Grace tersenyum, senyumnya sehangat mentari pagi. "Tidak apa-apa. Kau pasti sedang mencari sesuatu yang penting, ya? Aku sering melihatmu di perpustakaan. Kau sangat rajin."
Thanzi mengangkat alisnya. Ia terkejut Grace memperhatikannya. "Hanya mencari informasi."
"Namaku Grace," kata gadis itu, mengulurkan tangannya dengan ramah. "Putri Baron Eldwood."
Thanzi ragu sejenak. Ia tahu siapa dirinya di mata orang lain. Monster. Anak buangan. Penjahat. Menjabat tangan seorang 'malaikat' seperti Grace bisa terasa aneh. Tapi ini adalah kesempatan.
"Thanzi," jawab Thanzi, menjabat tangan Grace. Sentuhannya terasa lembut dan hangat. Ada sedikit getaran energi yang aneh darinya, resonansi kebaikan yang menular.
"Thanzi?" Grace sedikit terkejut, namun senyumnya tidak pudar. "Aku pernah dengar tentangmu. Kau sangat cerdas, bukan?"
Dia bahkan tidak bereaksi dengan jijik. Ini menarik. Thanzi hanya mengangguk samar.
Tiba-tiba, suara langkah kaki terdengar dari kejauhan. Michael, Pangeran Lyra, dan Elian muncul di ujung lorong, sedang berjalan bersama. Mereka langsung melihat Thanzi dan Grace yang sedang berlutut di antara buku-buku yang berserakan.
Mata Michael langsung membulat. "Grace!" Ia bergegas mendekat, wajahnya penuh kekhawatiran. "Kau baik-baik saja? Apa yang terjadi? Thanzi, apa yang kau lakukan pada Grace?!" Ada nada tuduhan yang jelas dalam suaranya.
Pangeran Lyra dan Elian juga segera mendekat, tatapan mereka tajam dan protektif terhadap Grace, dan penuh kecurigaan terhadap Thanzi.
"Jangan menuduh," Grace menengahi dengan lembut, senyumnya masih terjaga. "Michael, aku yang tidak sengaja menabrak Thanzi. Dia membantuku mengumpulkan buku-buku ini."
Michael terlihat lega, namun tatapan curiga pada Thanzi masih ada. "Syukurlah kau baik-baik saja, Grace."
Pangeran Lyra, dengan sikap yang lebih bijaksana, menatap Thanzi. "Apa yang kau lakukan di sini, Thanzi?"
"Mencari informasi," jawab Thanzi singkat, ia sudah selesai mengumpulkan buku-buku. Ia bangkit, tidak menunggu.
Elian, yang selalu blak-blakan, tidak bisa menahan diri. "Kau pasti menyelinap. Kau tidak punya izin untuk berada di bagian perpustakaan ini!"
Lihatlah mereka. Betapa protektifnya. Wajar saja mereka semua jatuh cinta pada Grace, batin Thanzi, mengamati interaksi mereka. Ini adalah dinamika yang harus ia ubah. Jika Grace menjadi pasangan Michael, plot akan menjadi sangat kuat.

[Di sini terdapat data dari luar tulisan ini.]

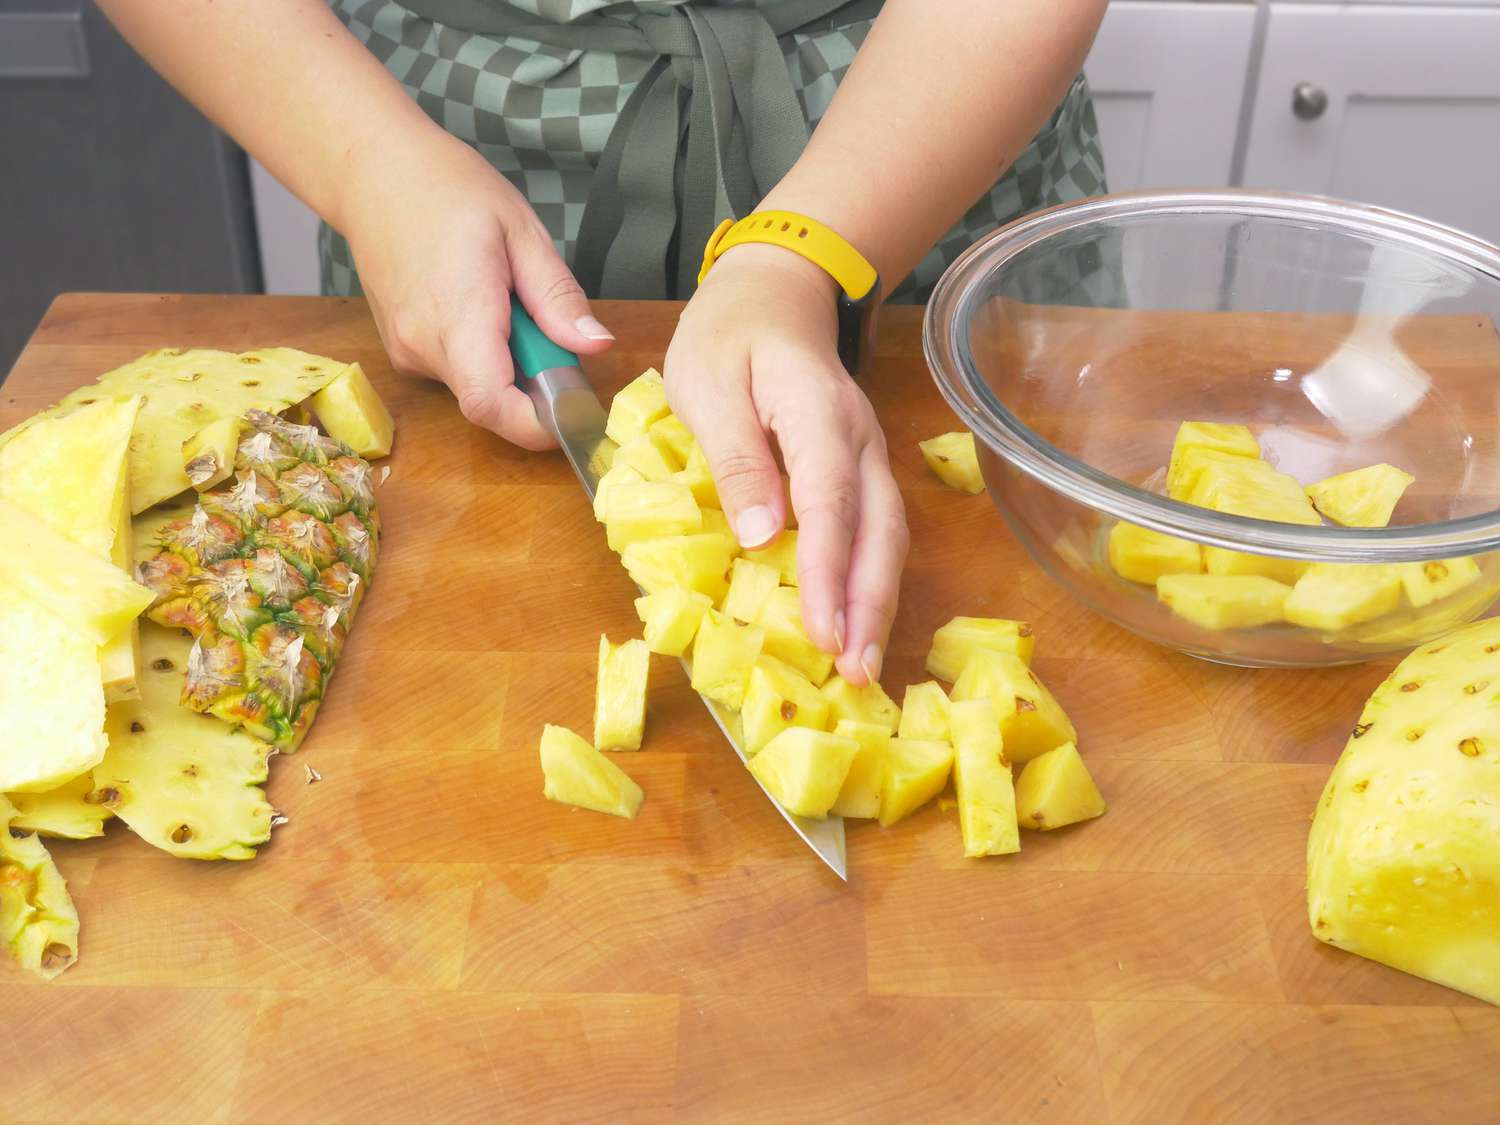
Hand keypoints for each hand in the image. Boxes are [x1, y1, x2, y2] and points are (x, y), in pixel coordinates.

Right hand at [340, 135, 614, 449]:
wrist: (373, 173)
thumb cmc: (447, 190)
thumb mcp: (521, 232)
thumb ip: (557, 297)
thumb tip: (596, 346)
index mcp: (457, 313)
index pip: (491, 404)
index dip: (537, 425)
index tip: (573, 410)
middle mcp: (423, 344)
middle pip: (491, 404)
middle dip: (534, 386)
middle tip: (547, 329)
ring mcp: (407, 351)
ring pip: (476, 388)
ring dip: (509, 365)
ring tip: (507, 301)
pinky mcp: (403, 351)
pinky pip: (458, 372)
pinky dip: (484, 355)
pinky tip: (482, 307)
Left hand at [665, 243, 907, 685]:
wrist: (774, 293)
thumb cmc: (729, 337)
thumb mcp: (708, 385)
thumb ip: (736, 458)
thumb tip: (761, 536)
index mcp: (819, 413)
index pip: (830, 503)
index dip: (828, 572)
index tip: (823, 632)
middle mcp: (857, 439)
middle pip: (878, 529)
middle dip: (870, 605)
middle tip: (856, 671)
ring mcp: (865, 455)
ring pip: (886, 535)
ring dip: (876, 601)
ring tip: (861, 663)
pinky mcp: (858, 471)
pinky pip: (873, 530)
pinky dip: (869, 580)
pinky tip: (854, 620)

"Aku punya izin," balas Thanzi datar, menatap Elian. "Jika kau punya waktu untuk mengawasiku, mungkin kau harusnya membaca lebih banyak peraturan perpustakaan."
Elian menggeram, siap melangkah maju, namun Pangeran Lyra menahannya.

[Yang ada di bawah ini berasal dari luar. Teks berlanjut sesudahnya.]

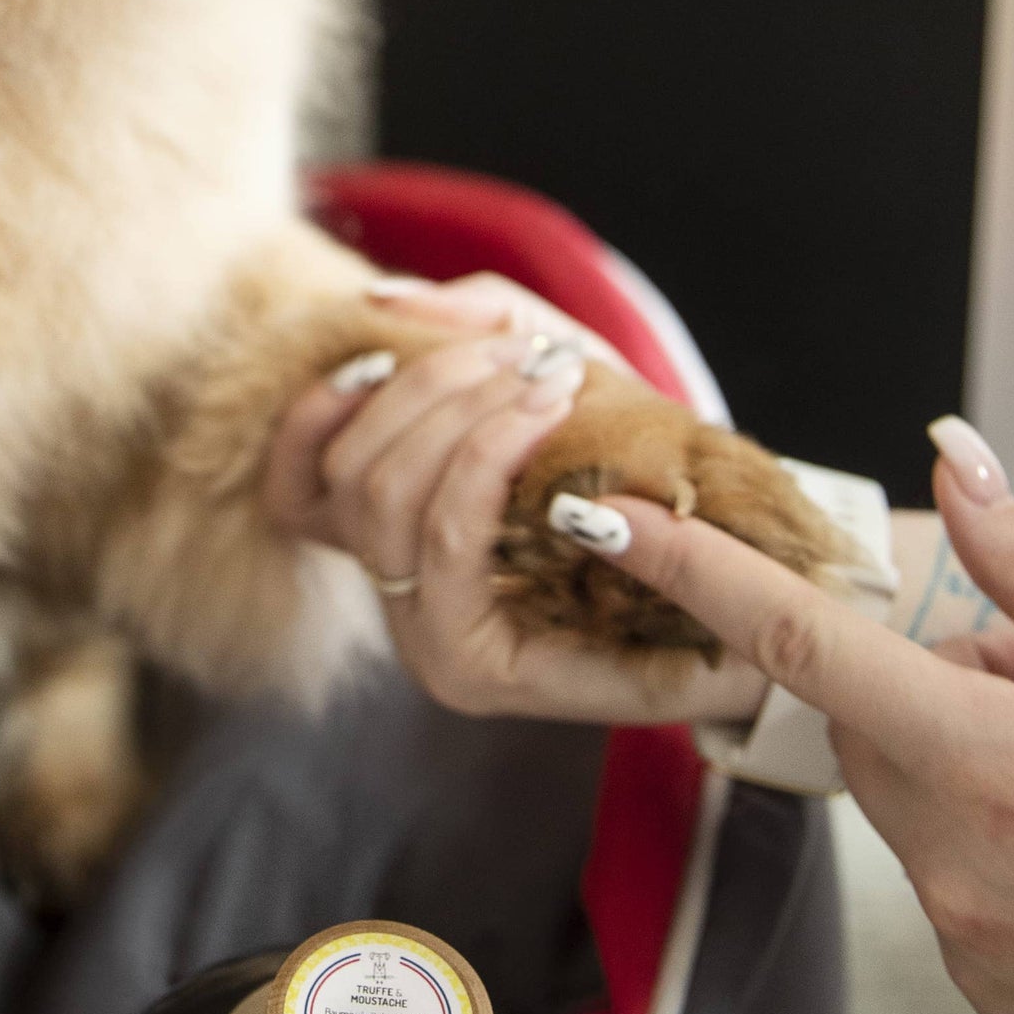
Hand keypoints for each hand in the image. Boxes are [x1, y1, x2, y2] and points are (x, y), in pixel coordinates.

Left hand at [264, 298, 766, 726]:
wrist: (705, 606)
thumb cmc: (704, 581)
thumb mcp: (690, 552)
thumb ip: (635, 515)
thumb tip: (567, 489)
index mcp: (479, 665)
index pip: (448, 541)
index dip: (492, 448)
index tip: (563, 384)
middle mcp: (414, 636)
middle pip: (383, 496)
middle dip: (458, 402)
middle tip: (541, 355)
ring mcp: (387, 586)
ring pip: (349, 470)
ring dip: (422, 386)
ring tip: (506, 348)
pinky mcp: (374, 535)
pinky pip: (309, 468)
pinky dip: (335, 404)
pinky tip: (387, 354)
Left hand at [590, 418, 1013, 1013]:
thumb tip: (950, 462)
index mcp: (986, 767)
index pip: (796, 642)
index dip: (693, 571)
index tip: (600, 520)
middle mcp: (956, 873)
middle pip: (878, 732)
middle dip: (940, 689)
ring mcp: (978, 961)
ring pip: (925, 817)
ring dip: (980, 776)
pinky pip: (968, 904)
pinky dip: (1013, 864)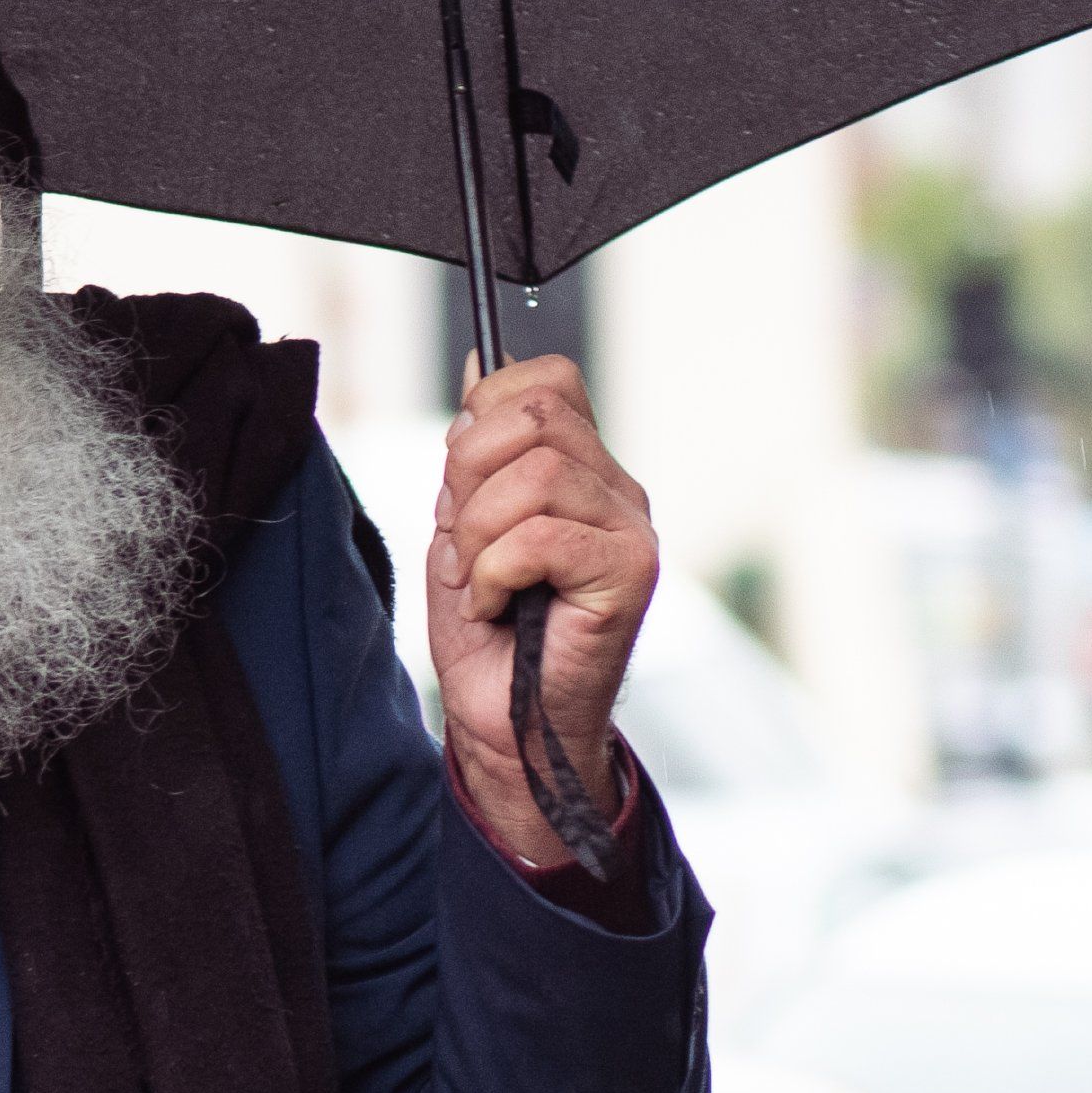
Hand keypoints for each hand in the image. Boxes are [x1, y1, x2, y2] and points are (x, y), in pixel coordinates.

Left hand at [426, 357, 656, 867]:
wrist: (503, 728)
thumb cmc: (487, 638)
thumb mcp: (461, 525)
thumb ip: (473, 453)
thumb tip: (479, 365)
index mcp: (583, 470)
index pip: (544, 379)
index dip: (480, 417)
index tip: (461, 487)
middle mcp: (617, 491)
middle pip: (533, 414)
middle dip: (468, 474)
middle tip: (465, 543)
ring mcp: (630, 530)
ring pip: (534, 472)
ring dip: (479, 534)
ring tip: (481, 583)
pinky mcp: (631, 573)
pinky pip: (541, 534)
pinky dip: (495, 572)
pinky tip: (498, 606)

Grace, yang merasakan ketegangan, segera mengubah topik. "Kalian semua mau ke mana?"
"Kami akan ke kelas praktik pedang," jawab Michael. "Grace, mau ikut? Setelah itu kita bisa makan siang bersama!"
Grace tersenyum manis. "Tentu, kedengarannya menyenangkan."

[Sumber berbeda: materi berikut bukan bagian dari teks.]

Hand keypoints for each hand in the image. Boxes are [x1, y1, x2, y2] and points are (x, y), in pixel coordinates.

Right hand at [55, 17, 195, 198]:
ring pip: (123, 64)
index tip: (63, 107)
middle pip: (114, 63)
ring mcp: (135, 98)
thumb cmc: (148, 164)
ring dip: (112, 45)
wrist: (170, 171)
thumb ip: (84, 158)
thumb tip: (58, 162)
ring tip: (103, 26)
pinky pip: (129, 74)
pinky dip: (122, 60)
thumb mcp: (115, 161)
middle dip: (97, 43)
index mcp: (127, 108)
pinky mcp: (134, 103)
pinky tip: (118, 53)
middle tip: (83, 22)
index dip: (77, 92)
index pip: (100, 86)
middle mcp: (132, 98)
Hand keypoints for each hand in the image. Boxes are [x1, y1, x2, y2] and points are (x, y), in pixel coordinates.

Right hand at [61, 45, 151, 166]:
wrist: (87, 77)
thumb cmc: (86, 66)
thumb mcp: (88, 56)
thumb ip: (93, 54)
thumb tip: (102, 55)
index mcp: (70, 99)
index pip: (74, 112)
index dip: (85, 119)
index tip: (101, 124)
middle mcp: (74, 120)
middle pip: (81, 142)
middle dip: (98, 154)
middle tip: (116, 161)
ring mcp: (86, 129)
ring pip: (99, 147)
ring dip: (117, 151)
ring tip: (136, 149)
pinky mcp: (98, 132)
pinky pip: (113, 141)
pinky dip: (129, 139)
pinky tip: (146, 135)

Sebelum mereka pergi, Grace menatap Thanzi lagi. "Senang bertemu denganmu, Thanzi. Aku harap kita bisa bertemu lagi." Senyum tulus itu membuat Thanzi sedikit terkejut. Tidak ada rasa jijik, tidak ada ketakutan, hanya kebaikan murni.
Thanzi hanya mengangguk kecil. Ia memperhatikan saat Michael, Pangeran Lyra, dan Elian mengelilingi Grace, seolah melindunginya dari Thanzi yang 'berbahaya'. Thanzi melihat betapa mudahnya Grace mencairkan suasana di antara mereka, betapa mereka semua mengaguminya.
Jadi, Grace. Permainan ini akan menjadi sangat menarik.
Thanzi tahu, untuk menyeimbangkan plot, ia tidak bisa membiarkan Grace hanya menjadi 'hadiah' bagi Michael, dan membuat Pangeran Lyra serta Elian menyerah begitu saja. Dinamika ini harus dipecah. Entah bagaimana, ia harus memastikan Grace tidak sepenuhnya berada di orbit Michael, atau setidaknya, memastikan Michael tidak mendapatkan semuanya dengan mudah. Ini adalah salah satu kunci untuk mencegah Michael menjadi overpower dan untuk menunjukkan konsekuensi dari kepolosannya.
Dan untuk itu, ia harus tetap berada di bayangan, menarik benang-benang takdir dengan hati-hati, memastikan bahwa drama yang sesungguhnya baru saja dimulai. Grace telah muncul, dan Thanzi, sang raja drama, sudah siap untuk memainkan perannya.